This has been a long week. The year 2016 has revealed and highlighted myriad cracks in an American society straining under stresses from all sides, and this week feels like the shattering culmination of those problems. Fortunately, today gives us an opportunity to return to a simpler time. A happier time. An Iowa time.

We return to a time when our playbooks, like our lives, were simpler. We didn't need five hundred channels, eleven types of avocados, and six different types of running plays. No, sir. Football was created as a union between an inside zone and an outside zone, and there was a time when we respected and honored that.

It was a time of honesty. People looked each other in the eye, and a man's word was as good as his signature in blood (which was how real men signed things). There weren't any efforts to deceive each other, or to try to cheat our fellow man. If a team lined up to run a zone left, you could rely on them to run a zone left. 

It was a time of greater economic certainty. There was a time when a man could come out of the humble beginnings of a Cleveland Browns position coach, get a job with a company, and keep that job for the next thirty years. They were good jobs, too, and they paid well. I know $4.5 million per year doesn't sound like that much to our jaded modern eyes, but there was a time when that was a solid living wage. And you knew that ten years from now, you would still have a job.

It was a time when people recognized that progress needs to come at a reasonable pace. A man shouldn't get out ahead of the sensibilities of the day. The play clock gives us all time for reflection, and only a fool would ignore such a precious gift.

SET EXERCISE 1:
In the Iowa football passage, what yearly salary is described as once having been a solid living wage?
SET EXERCISE 2:
Write the next part of the Iowa football passage, picking up after its final sentence.
These records have no connection to the Iowa football passage.

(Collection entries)

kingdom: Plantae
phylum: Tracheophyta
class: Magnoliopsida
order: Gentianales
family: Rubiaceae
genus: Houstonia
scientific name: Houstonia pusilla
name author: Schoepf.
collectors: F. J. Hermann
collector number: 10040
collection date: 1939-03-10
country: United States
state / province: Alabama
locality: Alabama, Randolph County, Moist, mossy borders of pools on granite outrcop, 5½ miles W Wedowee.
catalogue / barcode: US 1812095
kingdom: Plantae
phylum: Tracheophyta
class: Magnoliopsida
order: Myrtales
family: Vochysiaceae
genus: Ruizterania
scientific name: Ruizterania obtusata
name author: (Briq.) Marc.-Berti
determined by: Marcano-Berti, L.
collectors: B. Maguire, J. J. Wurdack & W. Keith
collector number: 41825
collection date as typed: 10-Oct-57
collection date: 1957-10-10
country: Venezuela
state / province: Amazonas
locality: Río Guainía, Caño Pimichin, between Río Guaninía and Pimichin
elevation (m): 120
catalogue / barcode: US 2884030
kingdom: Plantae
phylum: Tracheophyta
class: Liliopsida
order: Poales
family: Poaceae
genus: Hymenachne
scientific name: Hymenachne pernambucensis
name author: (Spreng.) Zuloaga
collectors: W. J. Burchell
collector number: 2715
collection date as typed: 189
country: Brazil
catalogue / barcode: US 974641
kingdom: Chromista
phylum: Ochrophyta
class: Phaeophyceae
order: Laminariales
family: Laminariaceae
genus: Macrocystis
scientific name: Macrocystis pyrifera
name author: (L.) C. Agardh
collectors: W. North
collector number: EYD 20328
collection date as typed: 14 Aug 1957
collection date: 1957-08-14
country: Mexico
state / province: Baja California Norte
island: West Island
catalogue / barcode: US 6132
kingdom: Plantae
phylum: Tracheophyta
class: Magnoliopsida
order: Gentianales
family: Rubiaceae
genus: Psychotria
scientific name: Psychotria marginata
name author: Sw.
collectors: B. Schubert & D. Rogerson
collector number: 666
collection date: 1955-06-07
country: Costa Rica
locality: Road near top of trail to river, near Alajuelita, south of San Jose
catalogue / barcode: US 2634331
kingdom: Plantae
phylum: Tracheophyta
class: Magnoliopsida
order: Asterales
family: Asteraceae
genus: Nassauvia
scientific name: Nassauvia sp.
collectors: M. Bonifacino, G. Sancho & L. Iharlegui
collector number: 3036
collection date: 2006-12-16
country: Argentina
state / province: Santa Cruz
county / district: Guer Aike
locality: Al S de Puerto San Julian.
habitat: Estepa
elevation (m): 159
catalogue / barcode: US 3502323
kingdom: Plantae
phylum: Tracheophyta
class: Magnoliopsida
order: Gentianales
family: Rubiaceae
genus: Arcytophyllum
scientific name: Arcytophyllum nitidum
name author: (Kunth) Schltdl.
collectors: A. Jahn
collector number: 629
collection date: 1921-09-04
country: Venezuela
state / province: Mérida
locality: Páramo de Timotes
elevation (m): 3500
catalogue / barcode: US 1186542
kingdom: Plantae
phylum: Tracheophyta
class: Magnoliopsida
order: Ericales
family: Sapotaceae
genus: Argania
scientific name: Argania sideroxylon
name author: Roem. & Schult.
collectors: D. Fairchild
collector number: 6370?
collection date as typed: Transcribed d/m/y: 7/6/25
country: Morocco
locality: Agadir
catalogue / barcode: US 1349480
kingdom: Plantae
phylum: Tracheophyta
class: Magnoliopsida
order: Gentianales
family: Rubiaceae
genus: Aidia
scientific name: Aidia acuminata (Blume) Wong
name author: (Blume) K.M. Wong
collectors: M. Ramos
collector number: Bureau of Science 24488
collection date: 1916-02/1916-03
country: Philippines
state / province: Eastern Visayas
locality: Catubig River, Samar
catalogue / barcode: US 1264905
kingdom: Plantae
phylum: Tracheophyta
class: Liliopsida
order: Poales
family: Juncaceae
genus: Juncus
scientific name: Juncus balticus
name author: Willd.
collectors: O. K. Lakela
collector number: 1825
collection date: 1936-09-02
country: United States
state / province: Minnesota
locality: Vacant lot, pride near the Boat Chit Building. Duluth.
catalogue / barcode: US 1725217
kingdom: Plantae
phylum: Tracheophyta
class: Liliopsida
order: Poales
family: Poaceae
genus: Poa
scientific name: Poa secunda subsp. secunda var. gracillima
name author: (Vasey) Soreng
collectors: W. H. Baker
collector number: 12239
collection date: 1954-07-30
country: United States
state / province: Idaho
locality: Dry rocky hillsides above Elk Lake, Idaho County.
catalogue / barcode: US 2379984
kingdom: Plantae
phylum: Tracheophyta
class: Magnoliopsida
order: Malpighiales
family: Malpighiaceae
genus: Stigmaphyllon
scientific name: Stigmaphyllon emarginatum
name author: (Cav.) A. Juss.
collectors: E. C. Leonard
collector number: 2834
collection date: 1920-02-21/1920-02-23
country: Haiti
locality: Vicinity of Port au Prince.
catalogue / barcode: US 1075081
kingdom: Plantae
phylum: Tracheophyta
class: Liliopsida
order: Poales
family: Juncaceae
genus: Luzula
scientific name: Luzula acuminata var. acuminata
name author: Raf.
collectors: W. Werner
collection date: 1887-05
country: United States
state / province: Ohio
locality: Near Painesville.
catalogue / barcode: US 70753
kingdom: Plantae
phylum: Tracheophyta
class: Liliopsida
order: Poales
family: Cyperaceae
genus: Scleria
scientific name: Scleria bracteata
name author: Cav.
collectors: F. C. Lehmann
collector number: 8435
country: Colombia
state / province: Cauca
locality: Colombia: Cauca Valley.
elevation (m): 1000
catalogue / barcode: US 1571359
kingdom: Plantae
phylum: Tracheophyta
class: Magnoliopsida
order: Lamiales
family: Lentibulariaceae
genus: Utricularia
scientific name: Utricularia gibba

EXERCISE OUTPUT 1:
$4.5 million per year.

EXERCISE OUTPUT 2:
It was a time when we recognized vices for the weaknesses they were. Gambling is the lazy man's shortcut to the fruits of a heartier man's hard work and determination. If you can't run the ball into a stacked box, don't take the easy way out by trying to throw over the top. That's just avoiding your problems, son. And I don't care where you are on the field; if you don't gain those ten yards in three plays, you haven't earned that first down. Punt and play defense, and work a little harder the next time.

There was a time when people understood that slow and steady wins the race. And while some modern revisionists allege that "slow" is literally the dumbest possible approach to any race ever, those people are probably nerds who put more emphasis on "numbers" on a "spreadsheet" than they do on gut instincts, gumption. and grit. Or they are communists. Probably both.

Analytics geeks say Michigan is going to trounce Iowa. So do the elitist bourgeoisie in Las Vegas. But as we've seen this week, those people don't know shit.  Iowa 7, Michigan 6

nick-roumel13

COUNTERPUNT

by Nick RoUMel

Road trip. Driving west, the landscape opening up and flattening out. If you were judging by its billboards, they’re into adult bookstores and fireworks. If by their menus, pork chops.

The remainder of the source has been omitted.